Bakshi et al., (2006) Estimation of continuous-time models with an application to equity volatility dynamics (Table 2) estimate the following Cox-Ingersoll-Ross model for market variance, $\sigma^2_t$:
$\mathrm{d}\sigma^2_t = (\alpha_0 + \alpha_1\sigma^2_t)\mathrm{d}t + \sqrt{\beta_1}\sigma_t\mathrm{d}W_t$
To estimate their model they use $\left(\frac{VIX_t}{100}\right)^2$ as a proxy to $\sigma^2_t$, where $VIX_t$ is the daily VIX price.
But VIX measures expected volatility (in percentage terms) of the market over the next 30-day period (as implied by S&P index options). So $\left(\frac{VIX_t}{100}\right)^2$ is basically a moving average over future daily market variance. This extra MA structure makes it a poor proxy to the true instantaneous market variance $\sigma^2_t$---especially when trying to model daily market variance dynamics.

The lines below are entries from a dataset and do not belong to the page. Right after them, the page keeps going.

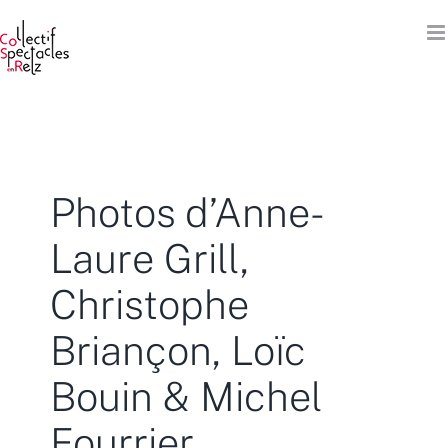
Passer
au
contenu
Photos d’Anne-
Laure Grill,
Christophe
Briançon, Loïc
Bouin & Michel
Fourrier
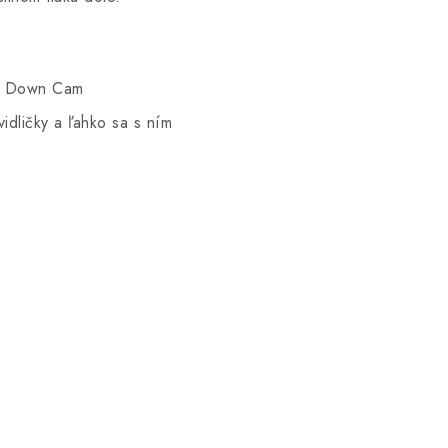
ok Down Cam
dličky a ľahko sa s ním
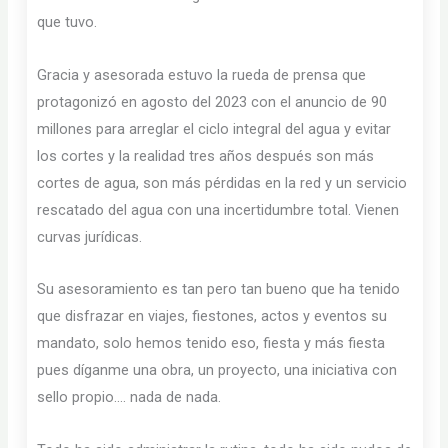
que tuvo.
Gracia y asesorada estuvo la rueda de prensa que
protagonizó en agosto del 2023 con el anuncio de 90
millones para arreglar el ciclo integral del agua y evitar
los cortes y la realidad tres años después son más
cortes de agua, son más pérdidas en la red y un servicio
rescatado del agua con una incertidumbre total. Vienen
curvas jurídicas.
Su asesoramiento es tan pero tan bueno que ha tenido
que disfrazar en viajes, fiestones, actos y eventos su
mandato, solo hemos tenido eso, fiesta y más fiesta
pues díganme una obra, un proyecto, una iniciativa con
sello propio…. nada de nada.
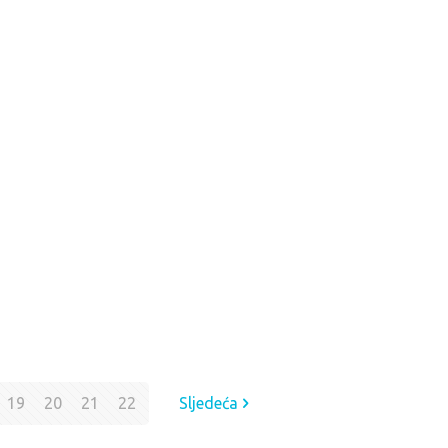
19
20
21
22
Sljedeća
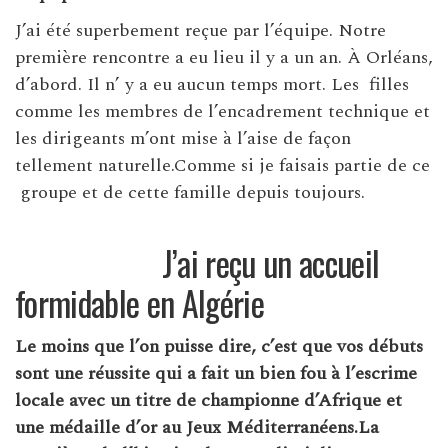
J’ai été superbement reçue par l’équipe. Notre
première rencontre a eu lieu il y a un an. À Orléans,
d’abord. Il n’ y a eu aucun temps mort. Les filles
comme les membres de l’encadrement technique et
les dirigeants m’ont mise à l’aise de façon
tellement naturelle.Comme si je faisais partie de ce
groupe et de cette famille depuis toujours.
J’ai reçu un accueil
formidable en Algérie
Le moins que l’on puisse dire, c’est que vos débuts
sont une réussite qui a fait un bien fou à l’escrime
locale avec
un titre de championne d’Afrique et
une médaille d’or au Jeux Méditerranéens.La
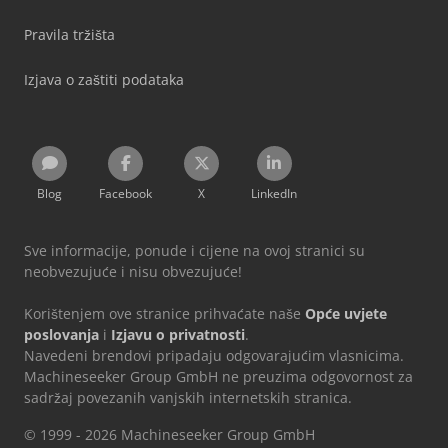
Pravila tržišta
Izjava o zaštiti podataka
Blog
Facebook
X
LinkedIn
Sve informacije, ponude i cijene na ovoj stranici su
neobvezujuće i nisu obvezujuće!
Korištenjem ove stranice prihvaćate naše
Opće uvjete
poslovanja
i
Izjavu o privatnosti
.
Navedeni brendovi pripadaju odgovarajućim vlasnicima.
Machineseeker Group GmbH ne preuzima odgovornost za
sadržaj povezanih vanjskih internetskih stranica.
© 1999 - 2026 Machineseeker Group GmbH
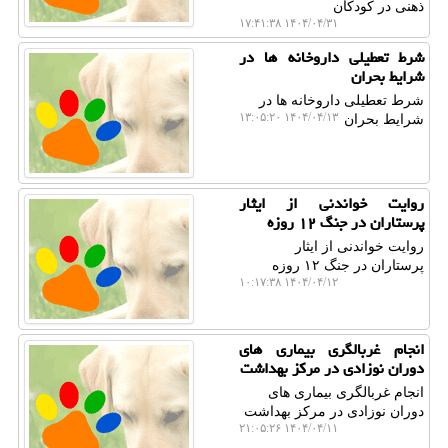
ذهنی در کودکان
۱۴۰۴/۰۴/۳۱ ۱۷:۴۱:۳۸
شرط تعطیلی داروخانه ها در
شرایط بحران
شرط تعطیلی داروخانه ها در
۱۴۰۴/۰۴/۱۳ ۱۳:۰۵:۲۰
شرایط بحران
روایت خواندنی از ایثار
پرستاران در جنگ ۱۲ روزه
روایت خواندنی از ایثار
پرستاران در جنگ ۱۲ روزه
۱۴۰۴/۰۴/۱۲ ۱۰:۱۷:۳۸
انجام غربالگری بیماری های
دوران نوزادی در مرکز بهداشت
انجام غربالگری بیماری های
دوران نوزادی در مرکز بهداشت
۱۴۰۴/۰۴/۱۱ ۲۱:۰۵:۲۶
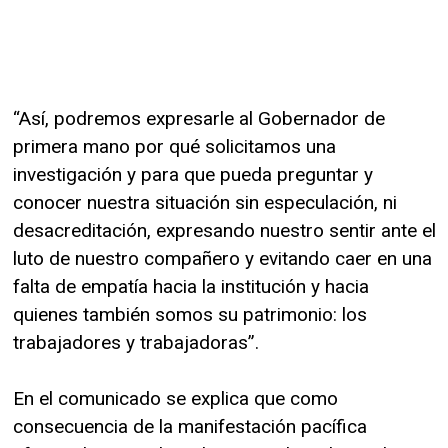
“Así, podremos expresarle al Gobernador de
primera mano por qué solicitamos una
investigación y para que pueda preguntar y
conocer nuestra situación sin especulación, ni
desacreditación, expresando nuestro sentir ante el
luto de nuestro compañero y evitando caer en una
falta de empatía hacia la institución y hacia
quienes también somos su patrimonio: los
trabajadores y trabajadoras”.
En el comunicado se explica que como
consecuencia de la manifestación pacífica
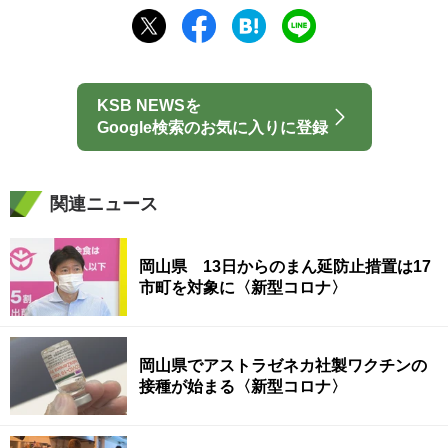
KSB NEWSを
Google検索のお気に入りに登録
関連ニュース
岡山県 13日からのまん延防止措置は17
市町を対象に〈新型コロナ〉
岡山県でアストラゼネカ社製ワクチンの
接種が始まる〈新型コロナ〉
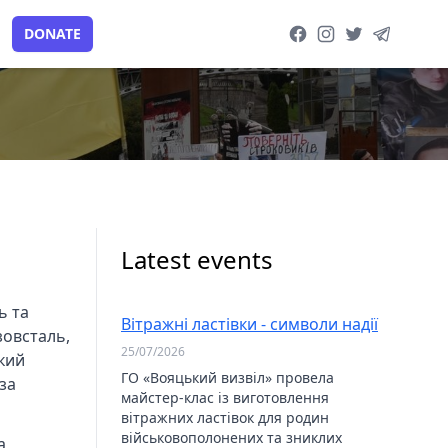
DONATE
Facebook page
Instagram page
Twitter page
Telegram
Latest events
ь та
Вітражні ластівки - символи надії
зовсталь,
25/07/2026
ький
ГО «Вояцький визвіл» провела
за
майстер-клас із виготовлення
вітражних ластівок для родин
військовополонених та зниклих
а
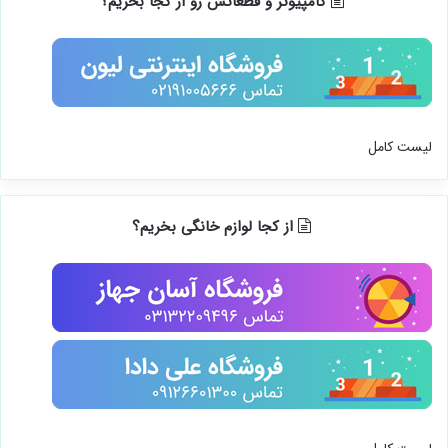
کامپیوتر و قطعاتش رو از کجا بخریم؟
لیست کامل
از کجا لوازم خانگی بخریم؟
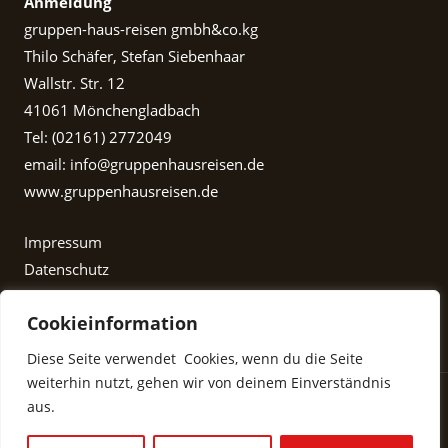
Anmeldung
gruppen-haus-reisen gmbh&co.kg
Thilo Schäfer, Stefan Siebenhaar
Wallstr. Str. 12
41061 Mönchengladbach
Tel: (02161) 2772049
email: info@gruppenhausreisen.de
www.gruppenhausreisen.de
Impressum
Datenschutz
Cookieinformation
Diese Seite verwendet Cookies, wenn du die Seite
weiterhin nutzt, gehen wir von deinem Einverständnis
aus.
Copyright © 2023 Webdesignerz! - Agentur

What am I missing? Have I misunderstood something? Or have I understood things correctly and using the $VIX_t$ proxy is considered a "good enough" approach?
NOTE: The authors do end up estimating $(\alpha_0, \alpha_1, \beta_1) = (0.3141, -8.0369, 0.1827)$, which implies a long-run market volatility of 0.20 in annualized terms. That more or less agrees with observations. So maybe "good enough"?